Pour finir cette petite liste, bien sûr exhaustive, mentionnons les "hispaniques" Pépita Ortéga catcheuse très énergique, qui catcha dès 1953 avant de se reconvertir dans le corps arbitral. Nous pouvons la voir ici officiant durant le match opposant Le Mercenaire Pierre Rouanet à Maurice Naeguelen. Helena Cortez et Chris Cherdo étaient également deux lutteuses redoutables et redoutées comme l'on peut le deviner d'après les présentations faites de ces deux puissantes lutteuses.

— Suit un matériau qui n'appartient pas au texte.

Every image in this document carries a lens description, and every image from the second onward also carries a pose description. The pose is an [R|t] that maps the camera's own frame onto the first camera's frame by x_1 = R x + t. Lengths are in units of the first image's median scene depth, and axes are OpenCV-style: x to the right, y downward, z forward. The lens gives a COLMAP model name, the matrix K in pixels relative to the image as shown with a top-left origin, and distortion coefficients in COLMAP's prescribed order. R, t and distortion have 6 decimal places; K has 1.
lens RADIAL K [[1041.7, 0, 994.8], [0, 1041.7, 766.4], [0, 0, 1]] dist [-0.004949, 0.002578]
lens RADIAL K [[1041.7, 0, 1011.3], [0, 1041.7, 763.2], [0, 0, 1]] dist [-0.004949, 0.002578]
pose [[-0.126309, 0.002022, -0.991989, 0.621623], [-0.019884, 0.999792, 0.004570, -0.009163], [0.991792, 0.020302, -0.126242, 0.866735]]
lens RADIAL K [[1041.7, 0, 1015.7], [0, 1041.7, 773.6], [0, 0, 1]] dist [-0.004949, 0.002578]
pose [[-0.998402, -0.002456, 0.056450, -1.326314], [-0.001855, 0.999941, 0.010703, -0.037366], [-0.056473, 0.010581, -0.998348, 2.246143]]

Le métier n'épargnaient guère la gente féminine. Bien au contraire! Elles ont également eu a souffrir de nez fracturé, d'épaules démises, de genoux cassées, de tendons de pieds sautés, d'arcades sourcillères ouvertes, de doigts cassés écrasés, de vertèbres cervicales déplacées et bien d'autres. D'ailleurs à ce sujet Robert Lageat disait du catch féminin: " Personellement, je trouve que le catch est un métier bien trop pénible pour une femme. Je m'opposerais à ce qu'un membre féminin de ma famille se lance dans cette profession."

5 commentaires:

alain a dit…

Superbes commentaires sur le catch féminin agrémentés de photos très "parlantes".
Oui, ces femmes ne se dégonflaient pas
et proposaient de belles envolées et garantissaient l'ambiance dans les salles
Chapeau mesdames

Anonyme a dit…

Des nos jours, le catch féminin n'est pas tant répandu que ça encore. Grâce à des catcheuses comme bulla punk (ICWA) ou les Queens of chaos (France Catch), il se pourrait qu'un jour ça puisse grimper. D'ailleurs j'ai entendu parlé que dans le petit club de Nanterre l'APC il y a deux filles (une certaine Little Stormy, et une autre dont je ne connais pas le nom).

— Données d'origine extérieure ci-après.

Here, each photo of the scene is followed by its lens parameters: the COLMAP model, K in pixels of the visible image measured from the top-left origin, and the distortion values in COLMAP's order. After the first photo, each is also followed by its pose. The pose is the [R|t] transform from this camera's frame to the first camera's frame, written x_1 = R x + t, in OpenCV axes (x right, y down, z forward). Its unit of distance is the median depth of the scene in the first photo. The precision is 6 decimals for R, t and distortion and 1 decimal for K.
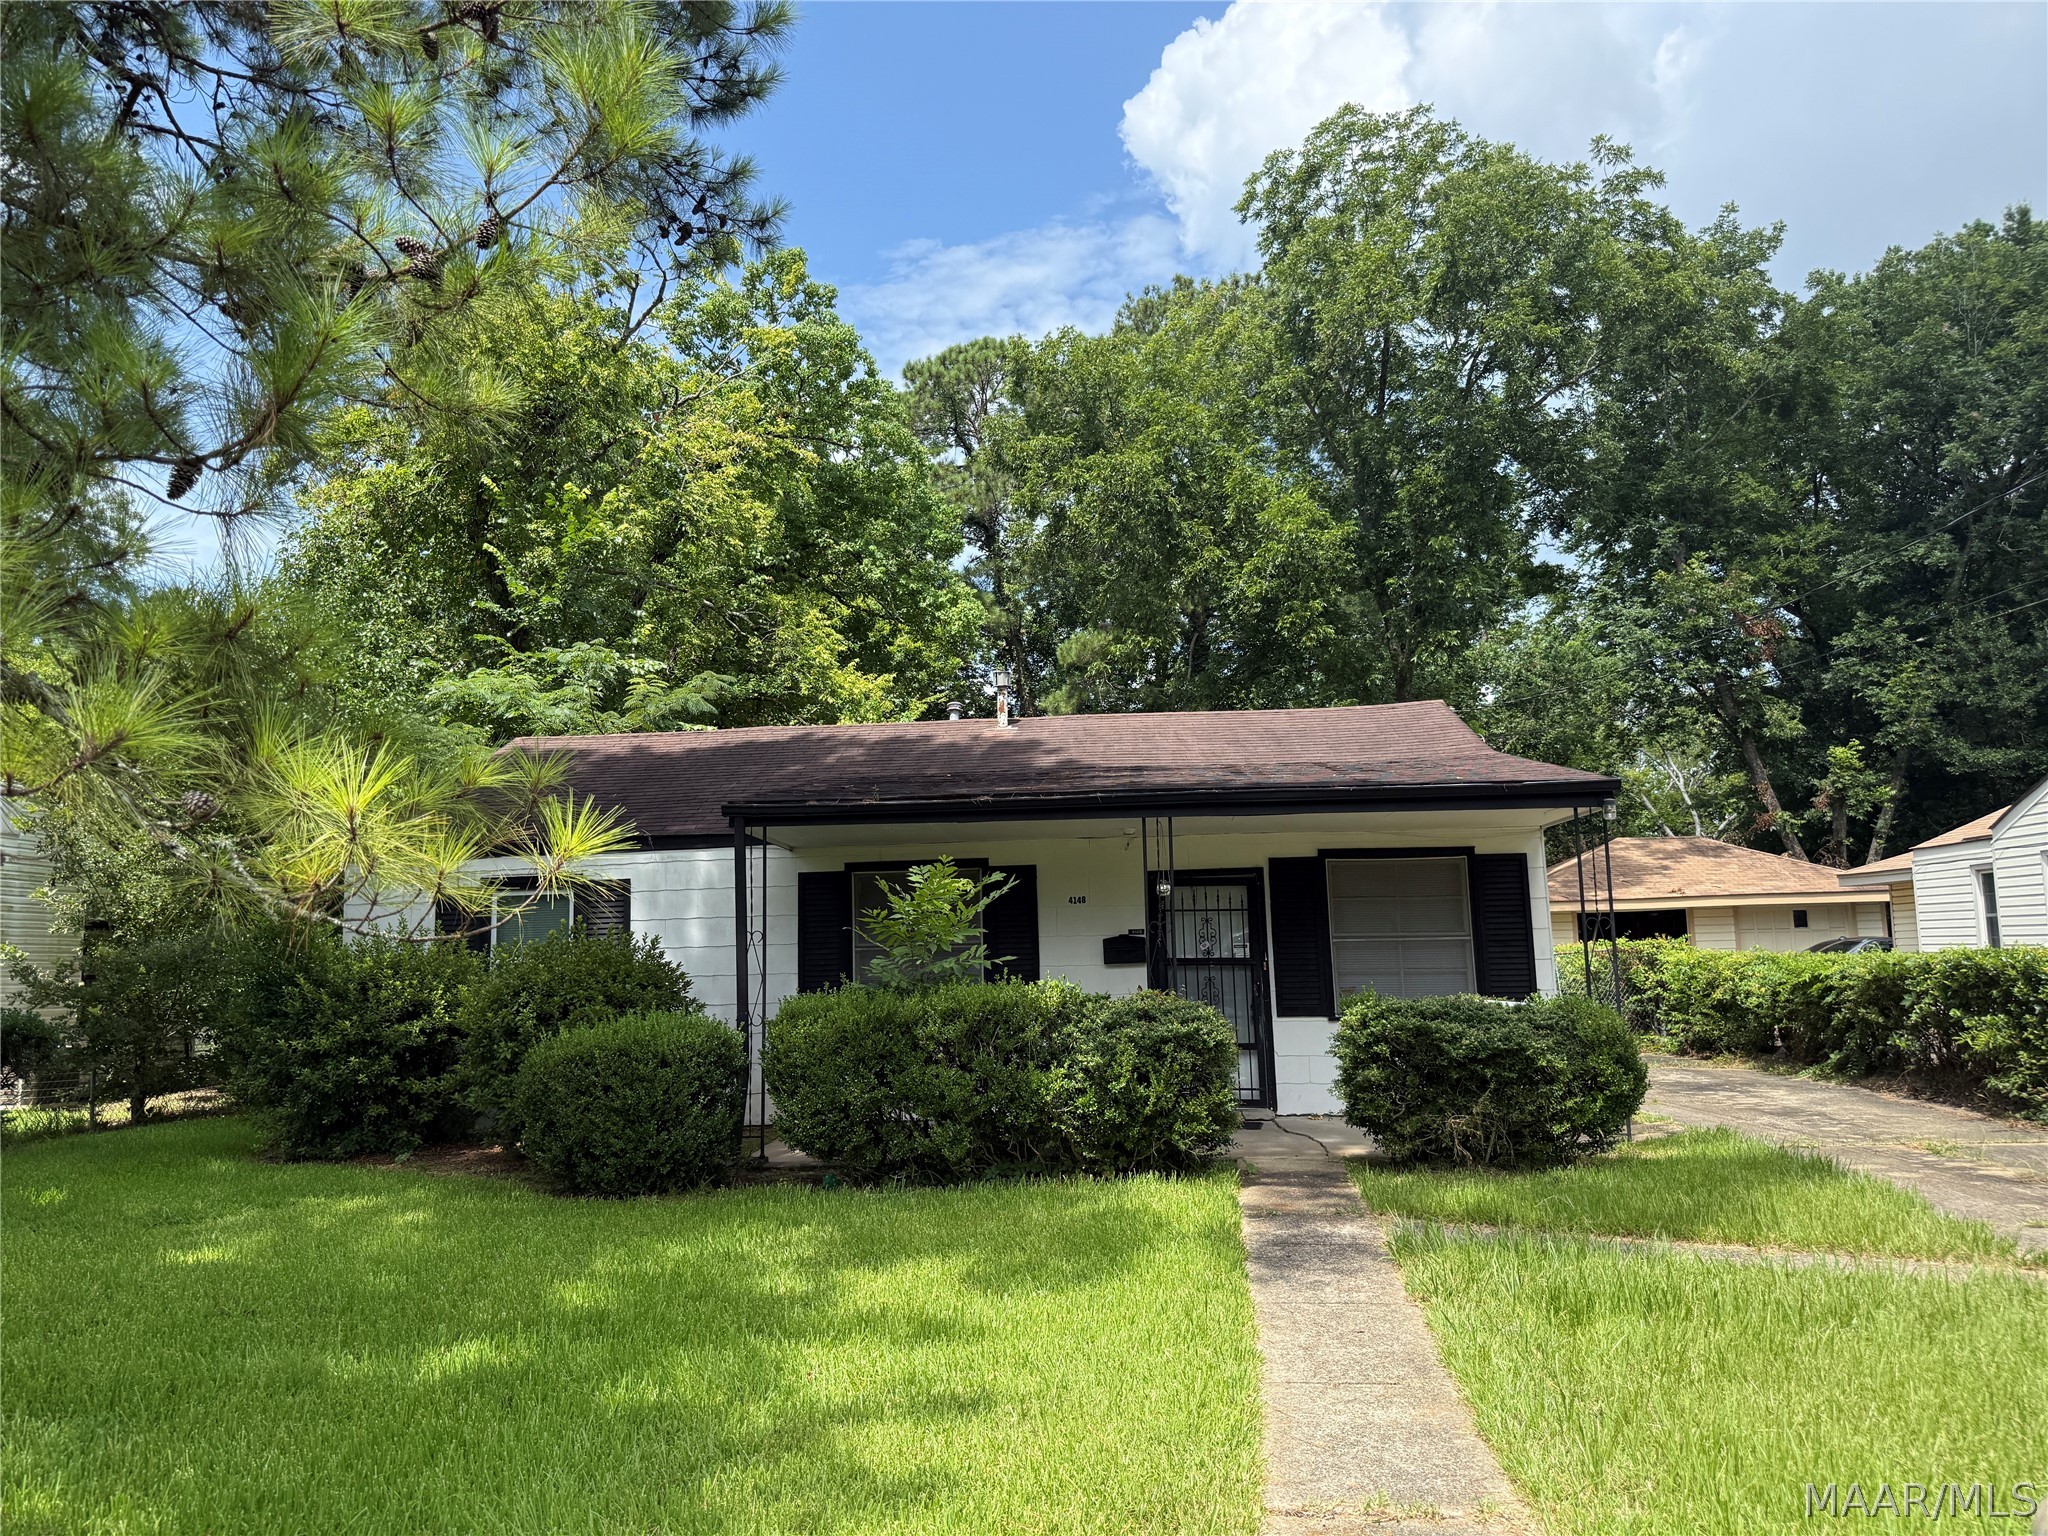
lens RADIAL K [[1484.6, 0, 1025.5], [0, 1484.6, 786.1], [0, 0, 1]] dist [0.052829, -0.056574]
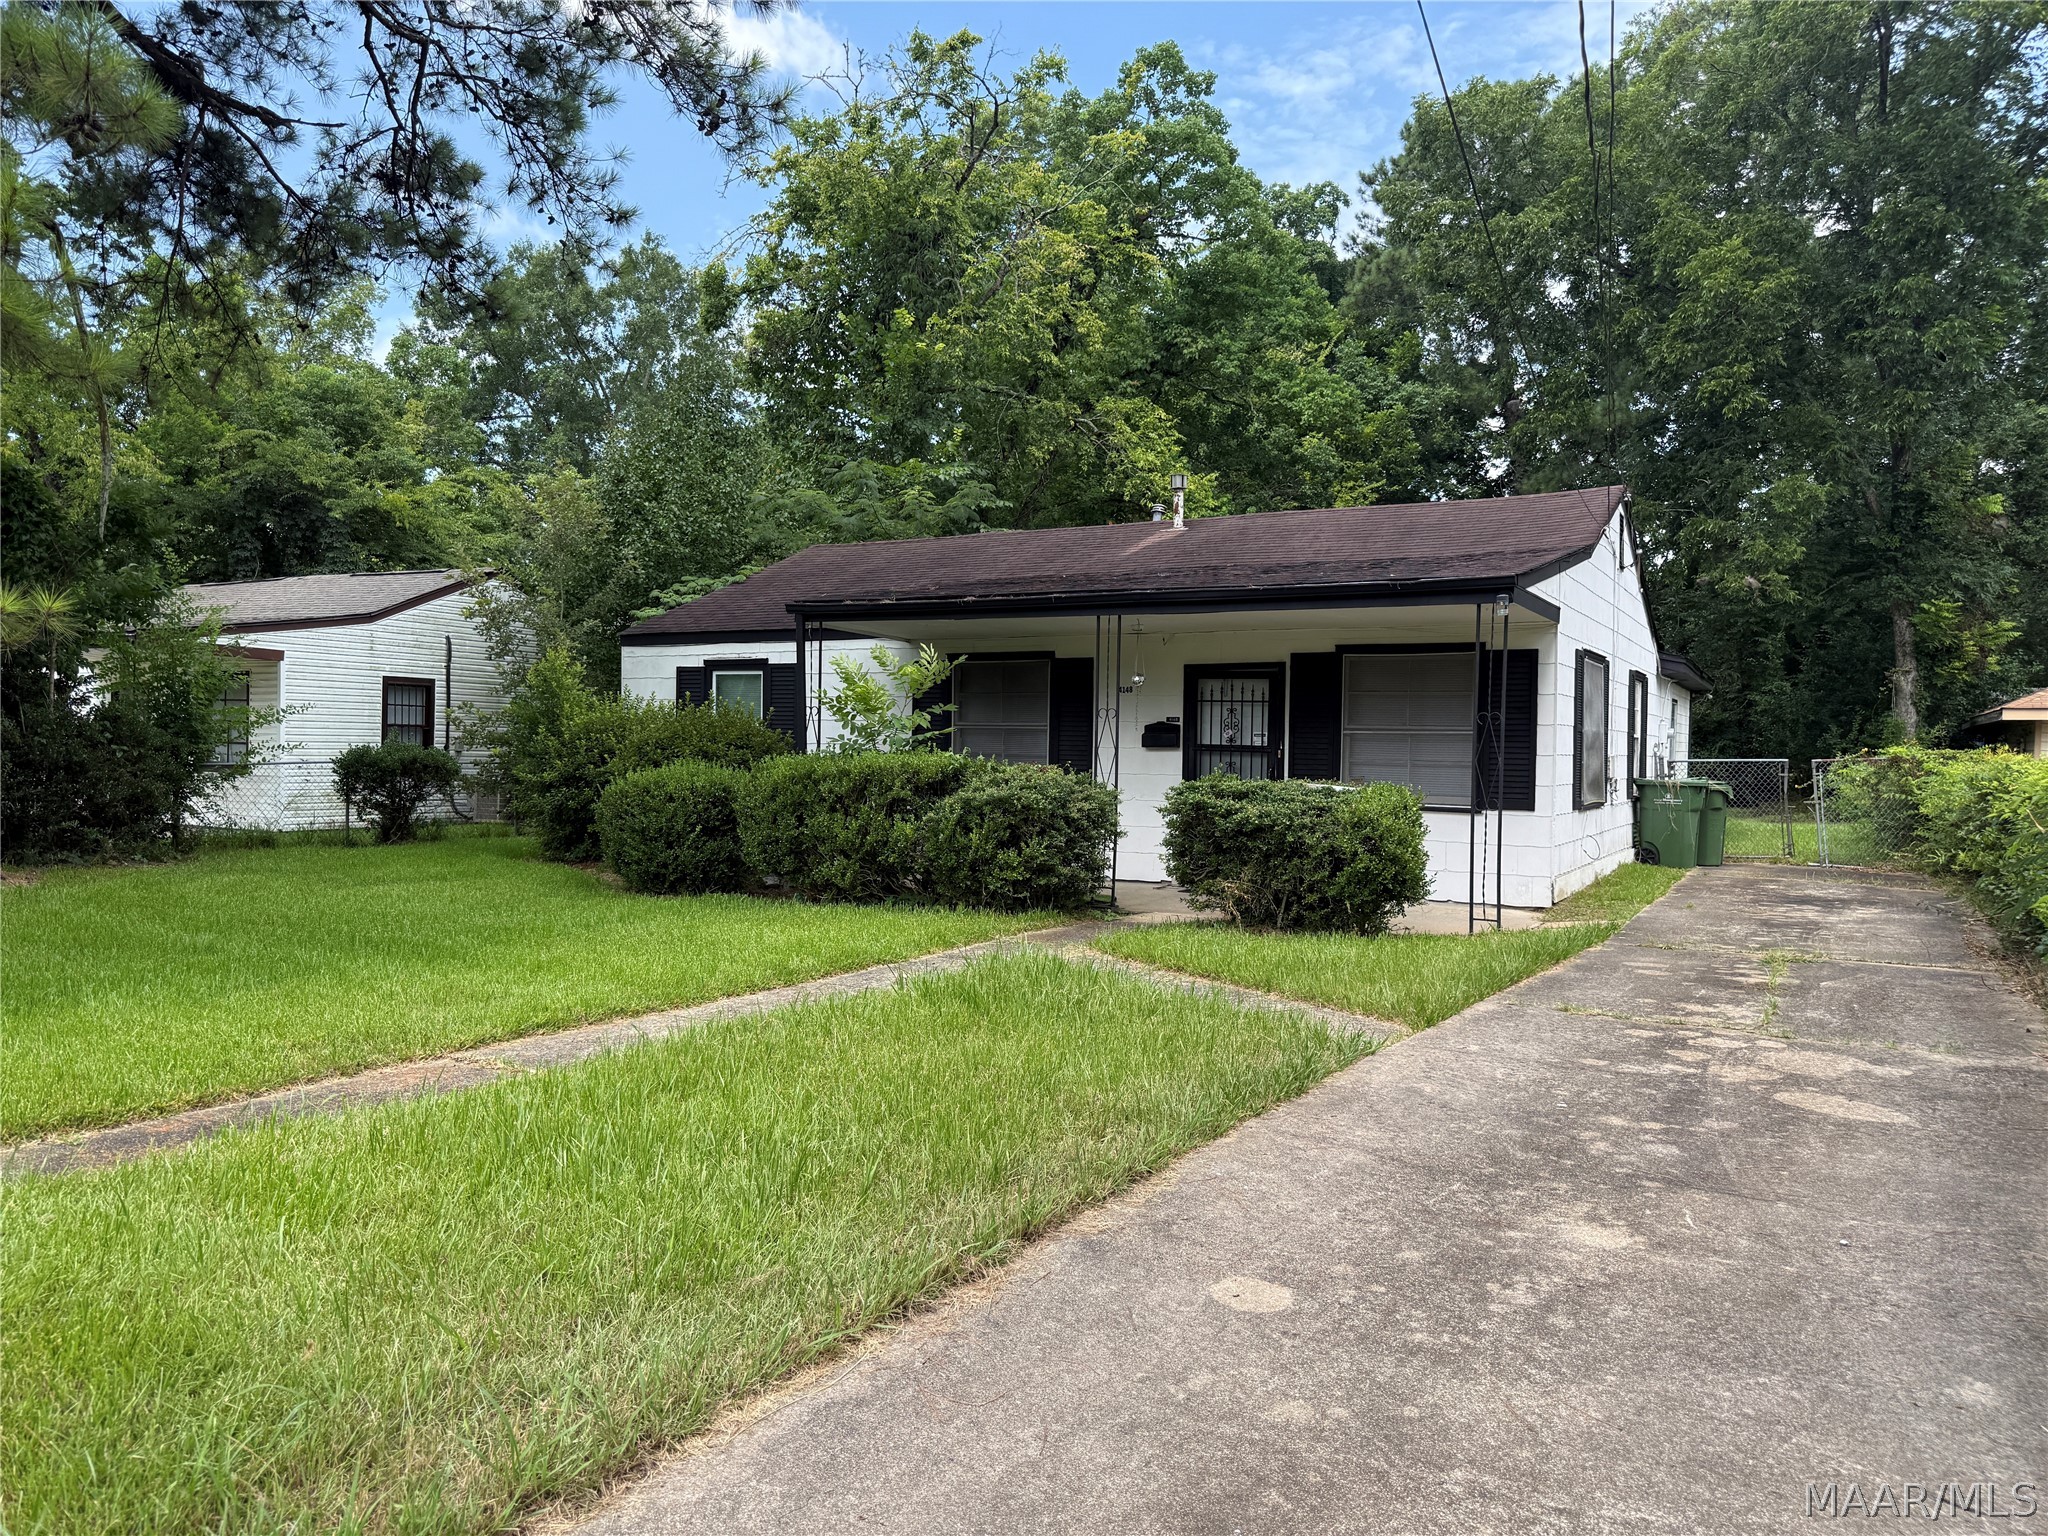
lens RADIAL K [[1484.6, 0, 1019.6], [0, 1484.6, 804.0], [0, 0, 1]] dist [0.052829, -0.056574]
pose [[0.913178, 0.055113, -0.403817, 0.310207], [0.006917, 0.988576, 0.150564, -0.005050], [0.407502, -0.140285, 0.902365, -0.041661]]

La relève peut être assurée

Bonne journée

Le Patriote a dit…

Cher Monsieur,

il est a souhaiter bien évidemment que le Catch en France se redéveloppe comme il l'était avant et que le catch féminin en fasse partie intégrante.

bien a vous

Anonyme a dit…

j ai deja vu chris cherdo à montataire en 1981 faire du catch féminin seins nus . theokojak@live.fr

Frédéric a dit…

Bonjour,
tout d'abord bravo et merci pour ces infos sur le catch à son âge d'or en France. Juste une petite précision concernant Paule De Cottignies, qui s'avère être ma mère et qui nous a hélas quitté le 12 mars 2008. Elle n'était pas Belge, mais bien Française, Bordelaise exactement. Comme son amie Babett dont vous parlez, elle avait tourné aussi entre autres dans les Mystères de Paris. Par contre vous n'avez pas de photo d'elle. Est-ce que vous seriez intéressé pour en avoir?